I have been trying to get header information of these sites and check their last update time using this method.
url = new URL( "http://www.wikipedia.org/" );
HttpURLConnection httpConnection = (HttpURLConnection)url.openConnection();
System.out.println( "Connection established" );
httpConnection.setRequestMethod( "HEAD" );
httpConnection.connect();
long lastModified = httpConnection.getLastModified();
if( lastModified != 0 ) {
System.out.println( new Date( lastModified ) );
} else {
System.out.println( "Last-Modified not returned" );
}
httpConnection.disconnect();`
But problem with this method is that some sites (many) do not put complete header information.

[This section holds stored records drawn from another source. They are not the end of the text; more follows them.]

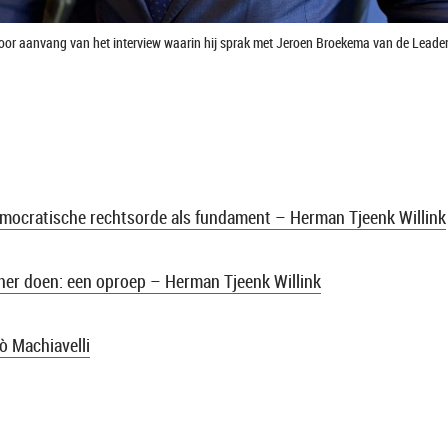
k voor aanvang van het interview waarin hij sprak met Jeroen Broekema van de Leade
democratische rechtsorde als fundament – Herman Tjeenk Willink
iner doen: een oproep – Herman Tjeenk Willink
lò Machiavelli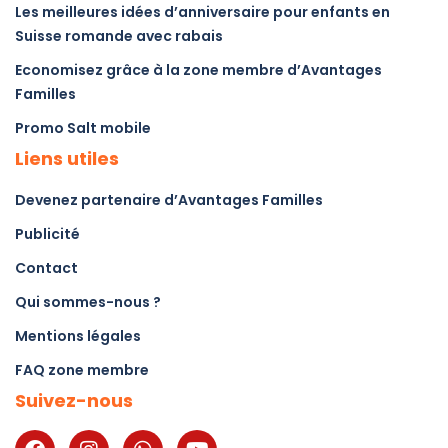
Les meilleures idées d’anniversaire pour enfants en
Suisse romande avec rabais
Economisez grâce à la zone membre d’Avantages
Familles
Promo Salt mobile
Liens utiles
Devenez partenaire d’Avantages Familles
Publicité
Contact
Qui sommes-nous ?
Mentions légales
FAQ zone membre
Suivez-nous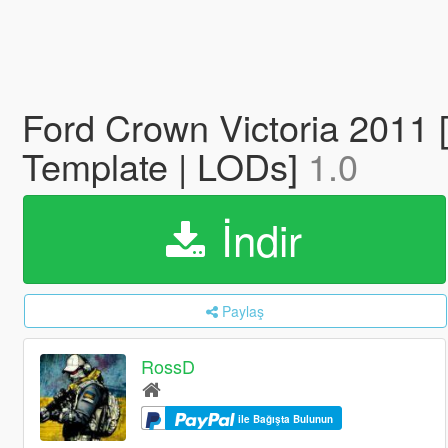
Ford Crown Victoria 2011 [
Template | LODs]
1.0
İndir
Paylaş
RossD
ile Bağışta Bulunun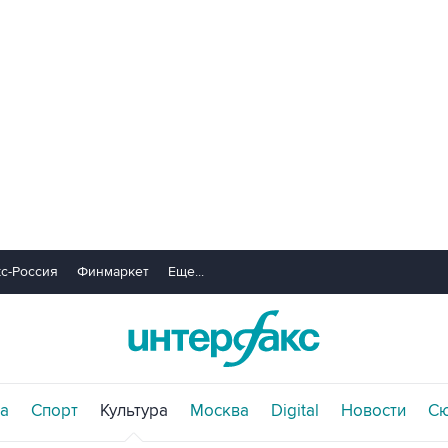
с-Россия
Финмаркет
Еще...
а
Спорт
Культура
Москва
Digital
Новости
С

I would also like to know is this the right way to make a head request to the server or am I missing something ???
Is there any other way to monitor a site?
I have been converting whole of the site to a md5 value and then monitoring the sites but this method is too sensitive and notifies me for even the smallest of changes.
Upvotes: 3
Views: 133
Reputation: 951
if the server doesn't provide an accurate last-modified header, it is up to you to calculate when the site has changed. you will have to constantly retrieve the web page over some interval of time and check for changes yourself. the md5 sum is indeed sensitive to even the smallest of changes - perhaps you can figure out an alternative that is less sensitive to changes. maybe the website uses an HTML table to show bid postings, and you can count the rows of the table.
maybe you can do something involving the "click here to be notified about new bid postings" on the top right? :)
note: if you're taking the md5 sum of the complete web response, you could be md5'ing header data as well which is very likely to change. perhaps if you take the md5 sum of the html without the header data, you can accurately monitor when the page changes. just a suggestion - i don't want to solve your task for you if you are being paid :)
additional note: i see that you have your own code to request the web page - i feel i must suggest that you use any of many existing java web crawler libraries. the code will likely become more reliable and much easier to work with.
Upvotes: 1